9. The dual-power pressing device as claimed in claim 1, wherein the at least one pressing column comprises a first group of pressing columns, a second group of pressing columns and a third group of pressing columns, wherein the first group of pressing columns is located opposite to a first group of pressing heads of the plurality of pressing heads, and the first group of pressing columns is offset from the first group of pressing heads and the second group of pressing columns or the third group of pressing columns is located opposite to a second group of pressing heads of the plurality of pressing heads when the first rotating disc is driven by the first power to rotate the second rotating disc relative to the platen to the specific angle.

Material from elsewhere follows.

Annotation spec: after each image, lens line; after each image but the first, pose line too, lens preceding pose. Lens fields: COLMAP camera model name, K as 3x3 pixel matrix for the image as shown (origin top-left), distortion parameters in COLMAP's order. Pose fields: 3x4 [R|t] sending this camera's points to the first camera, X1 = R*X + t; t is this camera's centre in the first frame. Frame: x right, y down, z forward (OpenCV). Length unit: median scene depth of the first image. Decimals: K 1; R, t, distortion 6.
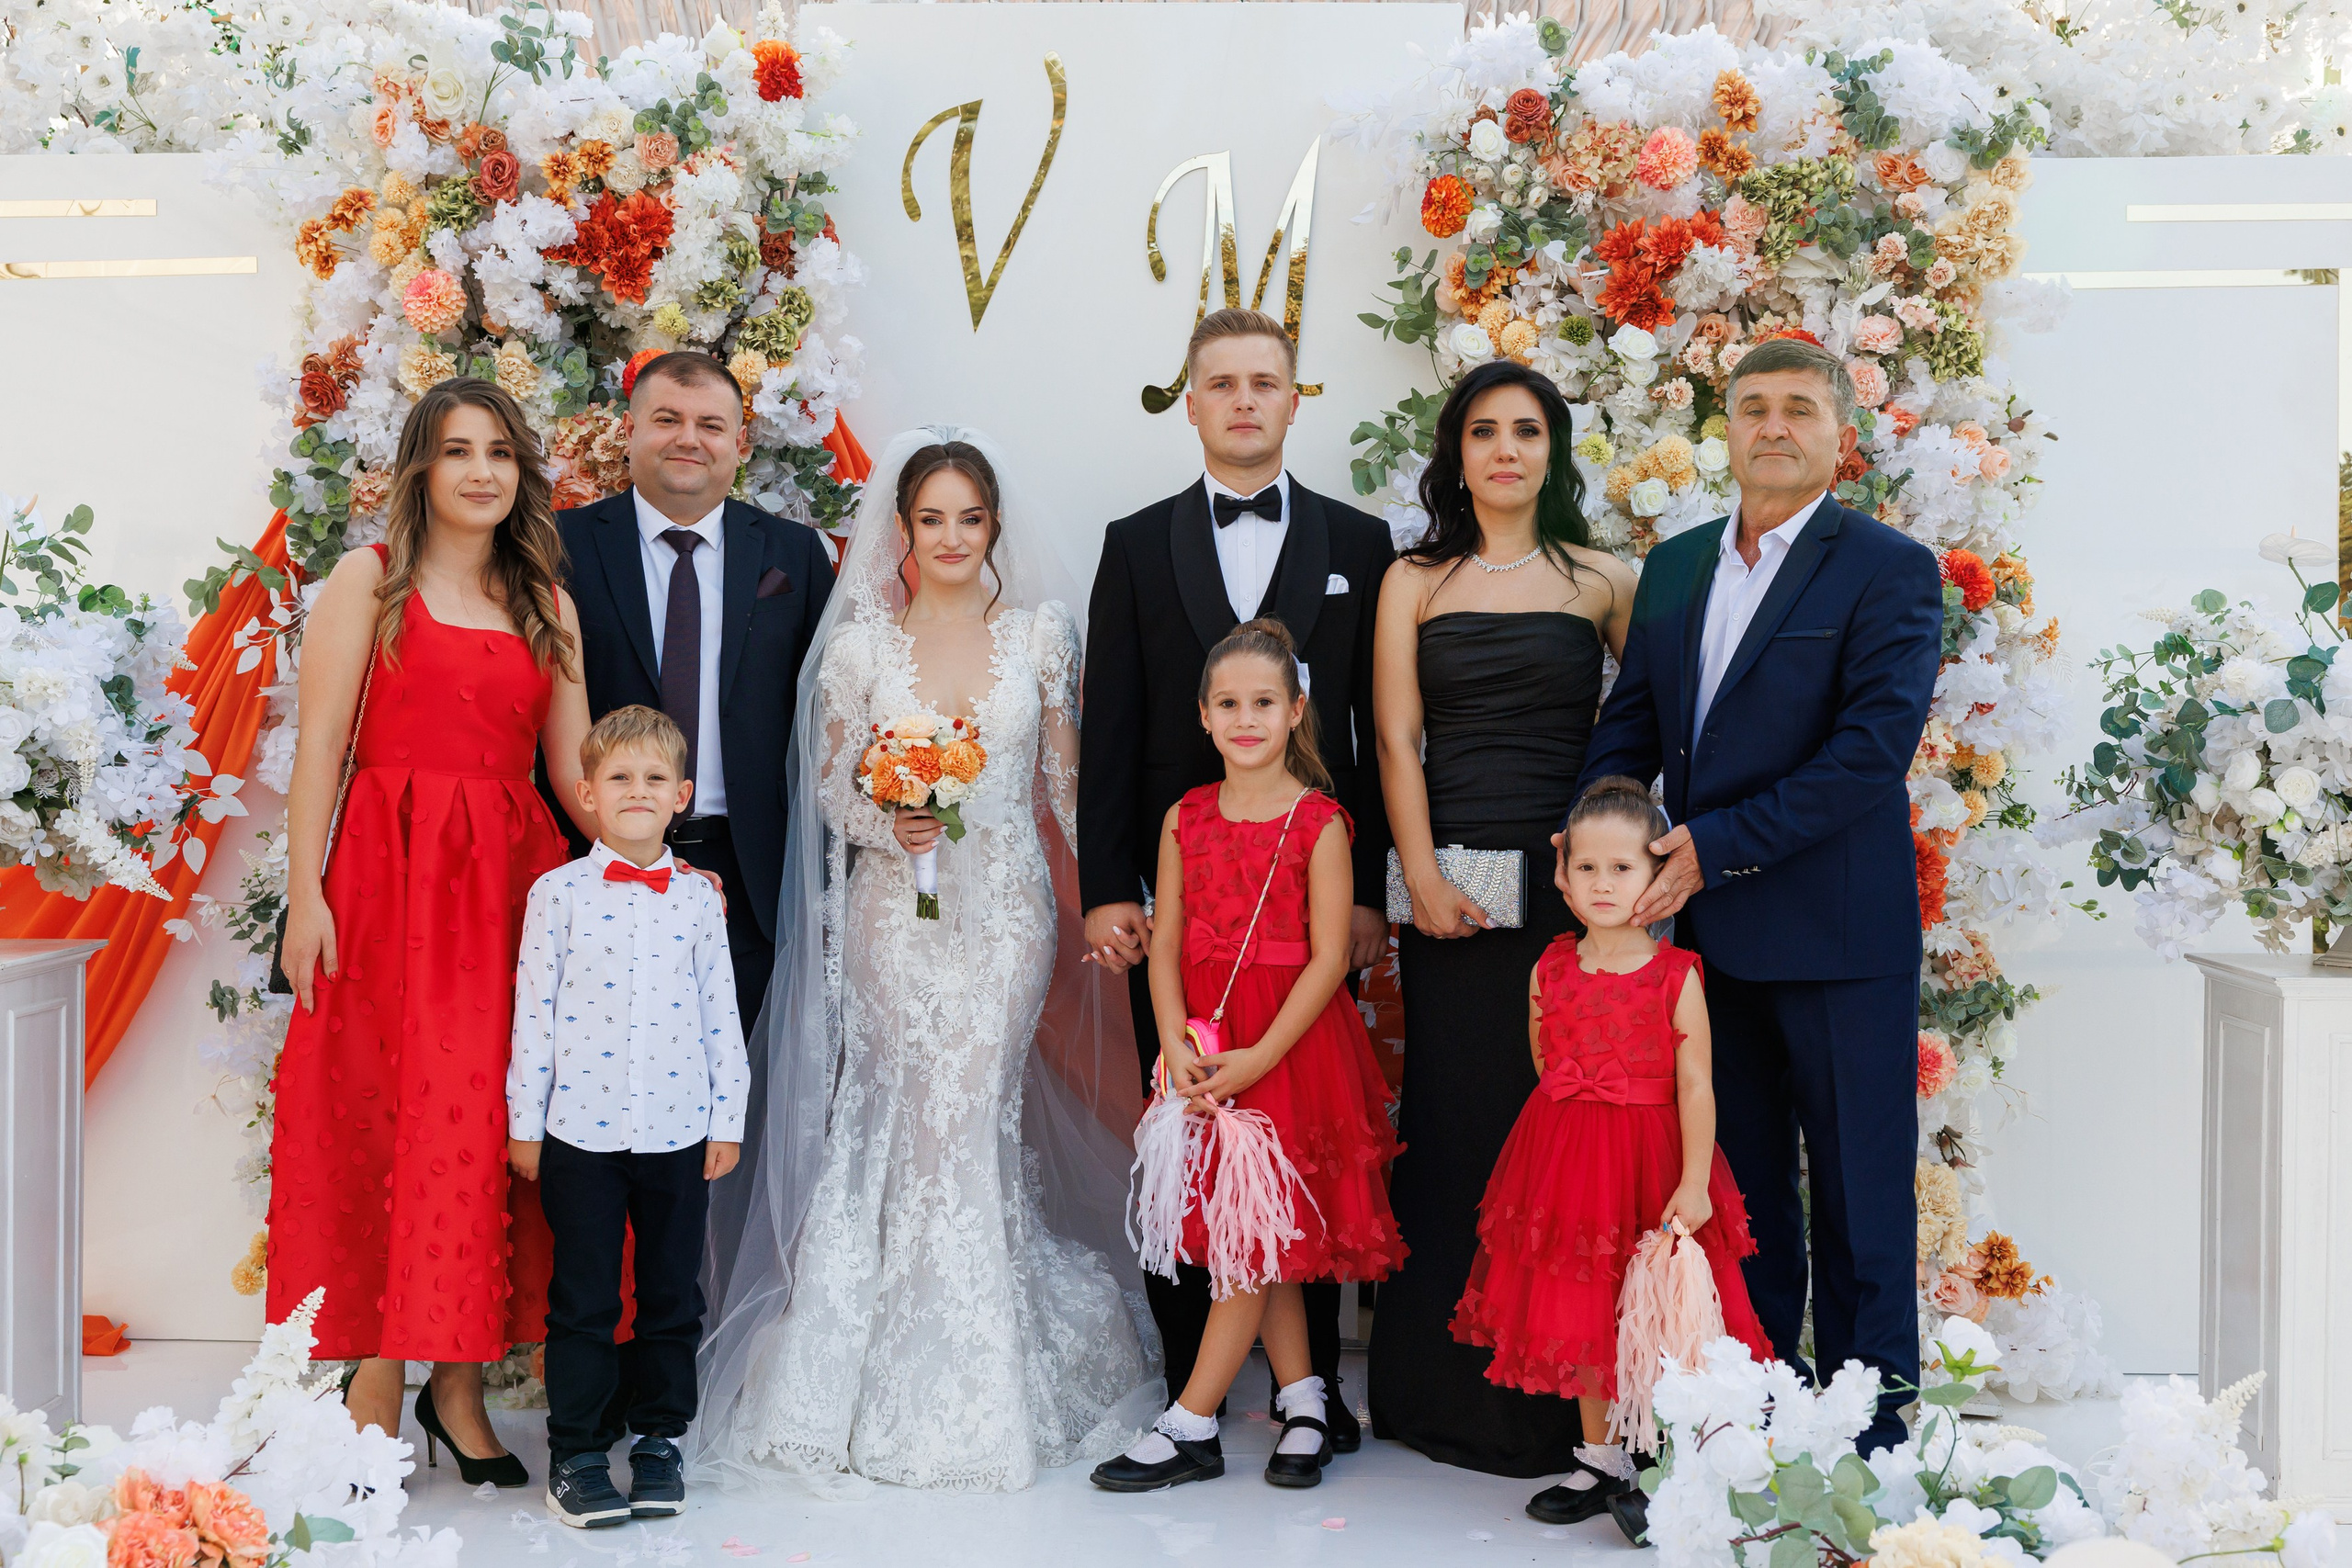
lens RADIAL K [[2887.2, 0, 1185.4], [0, 2887.2, 810.8], [0, 0, 1]] dist [-0.021097, 0.050056]
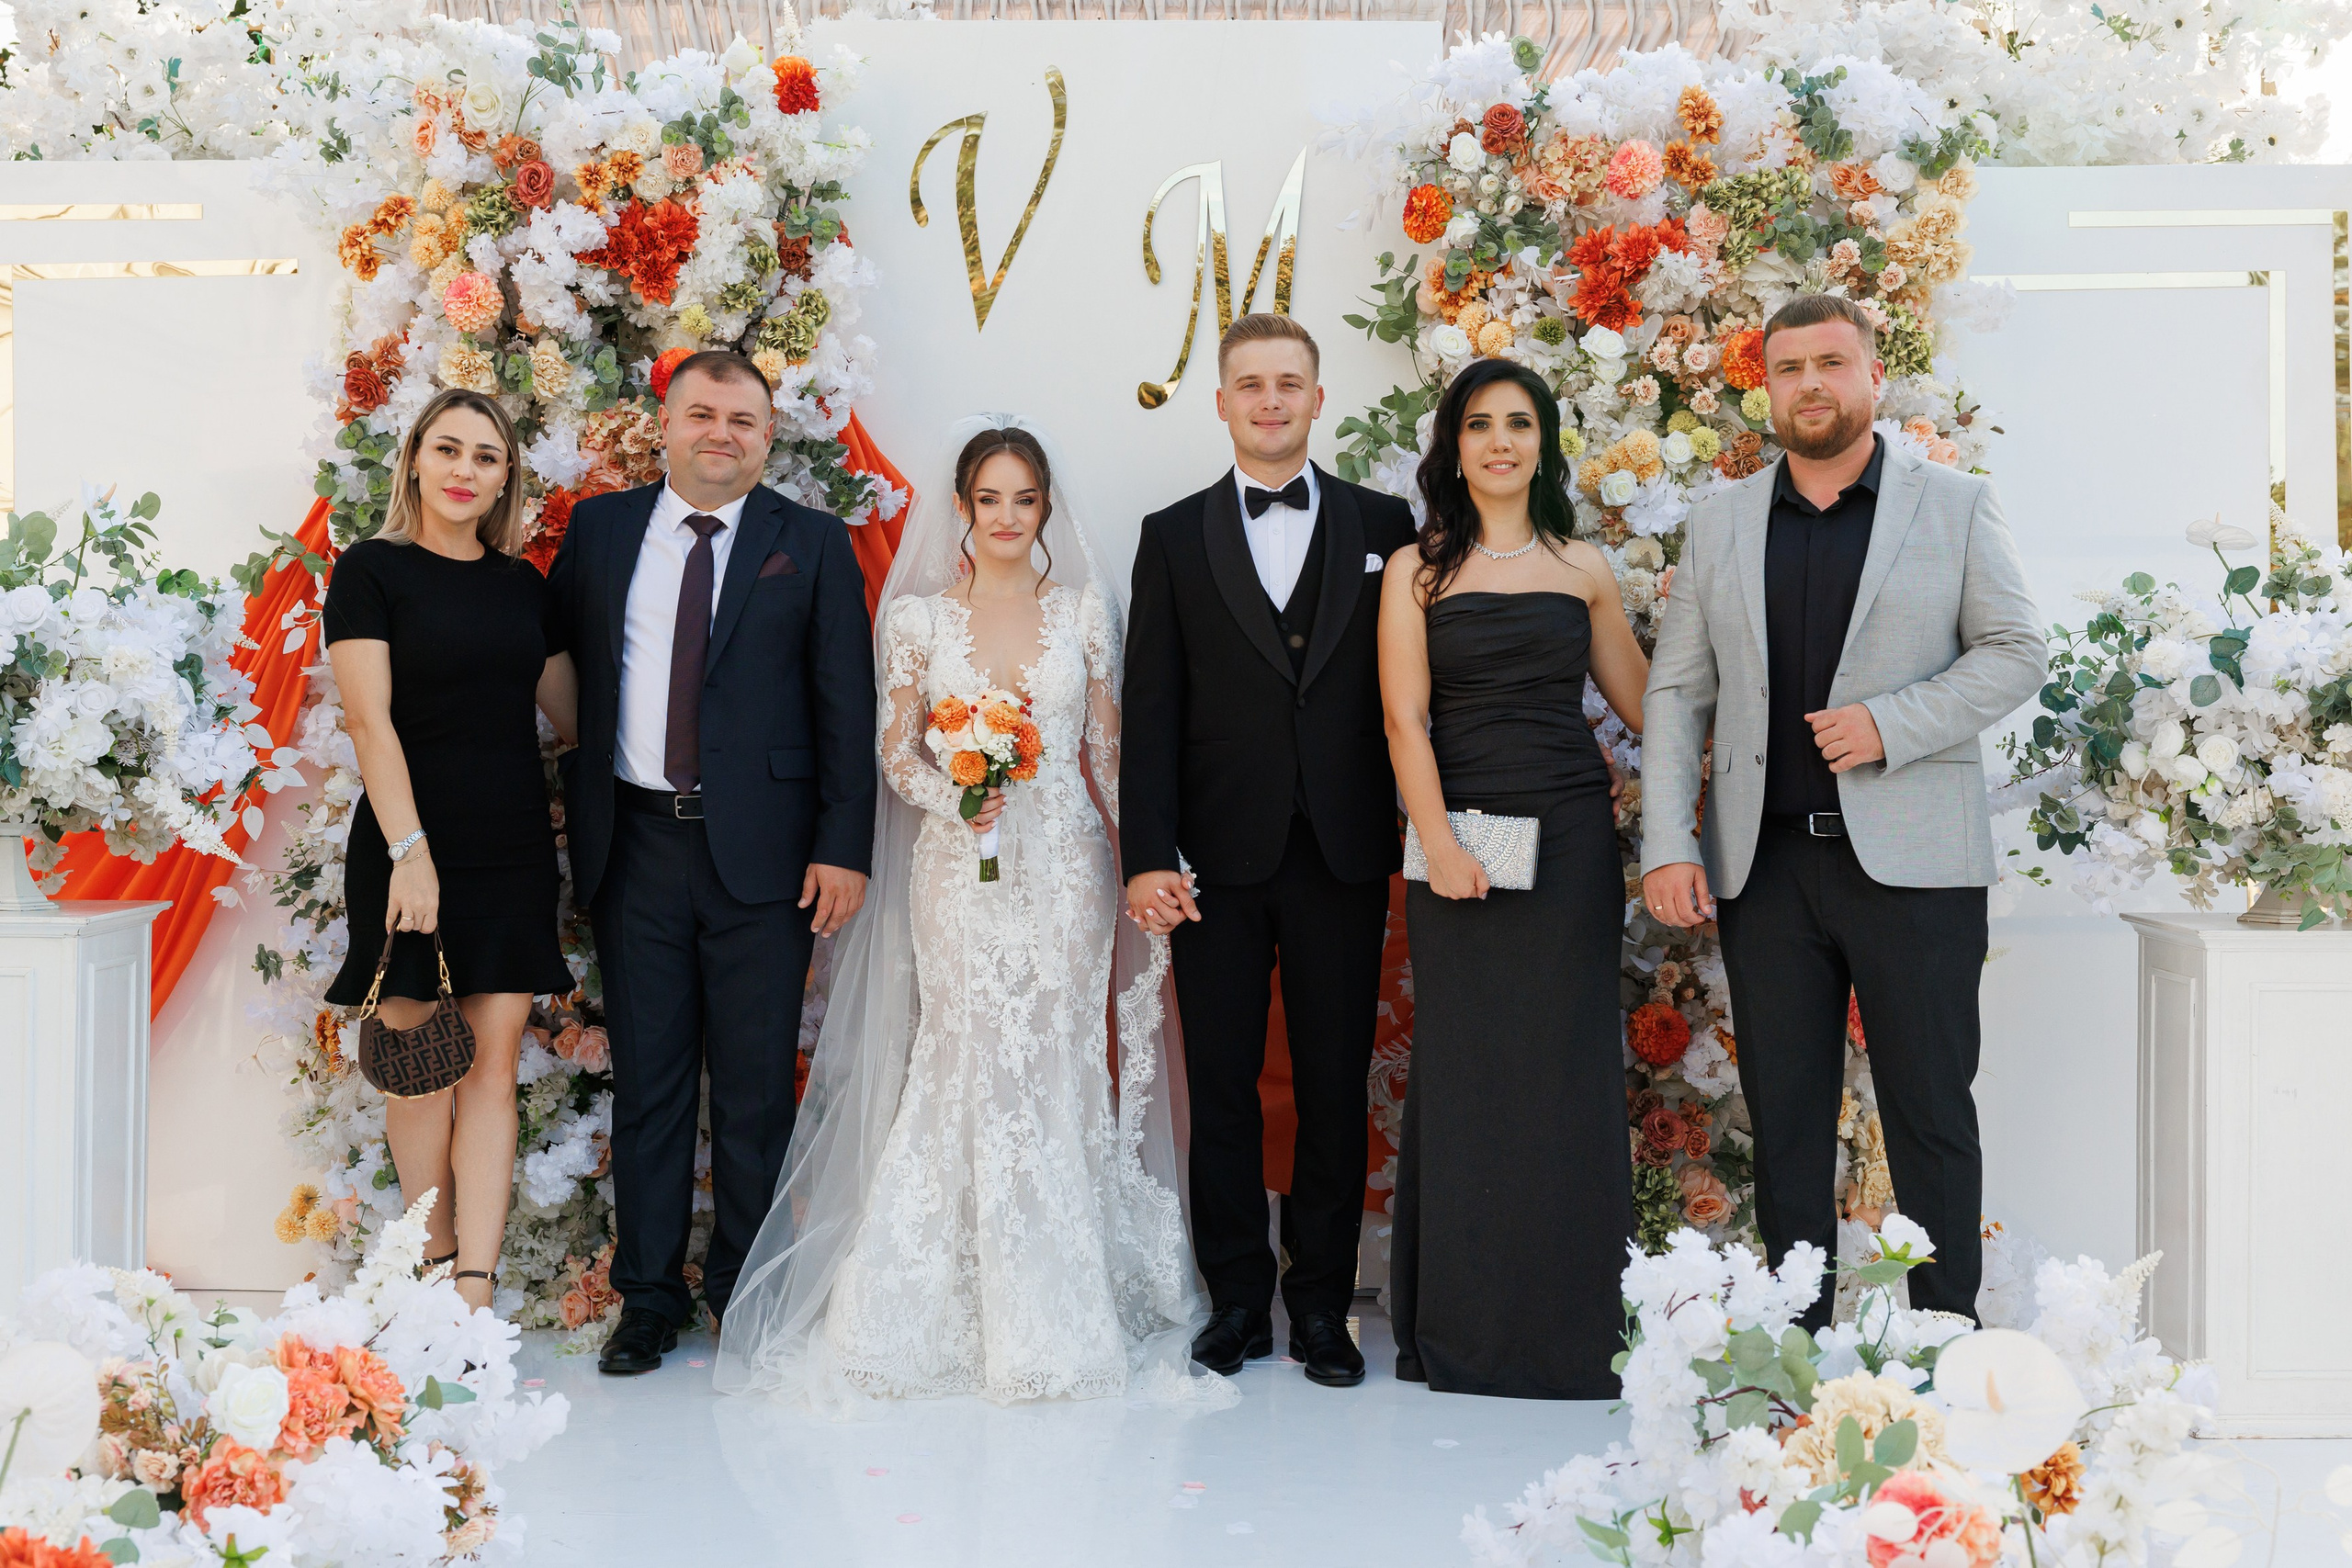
lens RADIAL K [[3017.7, 0, 1155.0], [0, 3017.7, 778.9], [0, 0, 1]] dist [0.010998, -0.060594]
pose [[0.999980, -0.000122, 0.006309, -0.016707], [0.000213, 0.999895, -0.014500, 0.014553], [-0.006307, 0.014501, 0.999875, -0.108009]]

10. The dual-power pressing device applied to multiple pressing heads as claimed in claim 9, wherein when the switching component provides the second power, the switching component pushes the second end of the supporting pillar toward the second surface, so that the supporting pillar of the second rotating disk drives the fourth surface away from the first rotating disk, and the first group of pressing pillars on the third surface presses the opposite first group of pressing heads, or the second group of pressing pillars or the third group of pressing pillars presses the opposite second group of pressing heads.

11. The dual-power pressing device as claimed in claim 1, wherein the at least one pressing column moves along a circular path when the second rotating disc rotates, and the plurality of pressing heads are disposed on the circular path such that the group of pressing columns is located opposite to the group of pressing heads when the first rotating disc drives the second rotating disc to rotate to the specific angle relative to the platen.

12. The dual-power pressing device applied to multiple pressing heads as claimed in claim 1, wherein the plurality of pressing heads are disposed around a circle having a same center, and any two adjacent pressing heads have an arc.

13. The dual-power pressing device applied to multiple pressing heads as claimed in claim 1, wherein the first connecting element set comprises a plurality of positioning pins, and the second connecting element set comprises a plurality of positioning holes, wherein one end of each positioning pin is inserted into the corresponding positioning hole.